Issue (i): Whether an unsecured creditor who is also the petitioner in a pending winding up petition is entitled to notice and personal hearing at the threshold stage of an application under section 391(1) of the Companies Act, 1956 for convening a meeting of creditors to consider a scheme of arrangement and compromise.
Analysis: Rule 67 of the Companies (Court) Rules, 1959 provides that a summons for directions to convene a meeting shall be moved ex parte, while rule 68 requires service only where the company is not the applicant. The scheme of the rules draws a clear distinction between the preliminary stage of directing a meeting and the later stage of notice of the meeting itself. The Court also relied on the settled position that, at this stage, it must only form a prima facie view on the genuineness and bona fides of the proposal and the statutory requirements in the rules, rather than hear every affected creditor before issuing directions. The objector, being one of the scheme creditors, remained free to raise objections in the meeting and at the stage of sanction.
Conclusion: The request for prior notice and personal hearing at the ex parte stage was rejected, and the application to convene the creditors' meeting was allowed.
Issue (ii): Whether an application under section 391(6) of the Companies Act, 1956 for stay of proceedings against the company is maintainable without notice to the petitioner in the pending winding up petition.

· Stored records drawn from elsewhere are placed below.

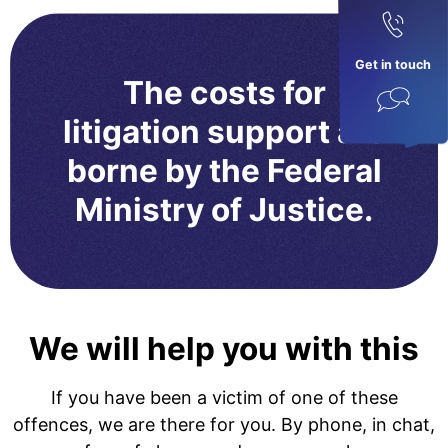
Get in touch
The costs for
litigation support are
borne by the Federal
Ministry of Justice.
We will help you with this
If you have been a victim of one of these
offences, we are there for you. By phone, in chat,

Analysis: Rule 71 makes notice mandatory to the petitioner in a pending winding up petition when stay of proceedings is sought under section 391(6). The Court treated the requirement as compulsory and applied the reasoning of earlier authorities holding that pending winding up proceedings cannot be ignored for the purpose of the stay application. Since no advance notice had been given to the winding up petitioner, the application did not satisfy the mandatory procedural requirement.
Conclusion: The stay application was not maintainable without notice to the petitioner in the pending winding up petition and was dismissed.
Final Conclusion: The Court permitted the convening of the creditors' meeting for consideration of the proposed scheme, but refused stay of further proceedings for want of mandatory notice to the winding up petitioner.
Ratio Decidendi: An application under rule 67 for convening a meeting under section 391(1) is to be moved ex parte, with the court at that stage forming only a prima facie view on the scheme's bona fides, whereas an application under section 391(6) for stay of proceedings requires mandatory notice to the petitioner in a pending winding up petition under rule 71.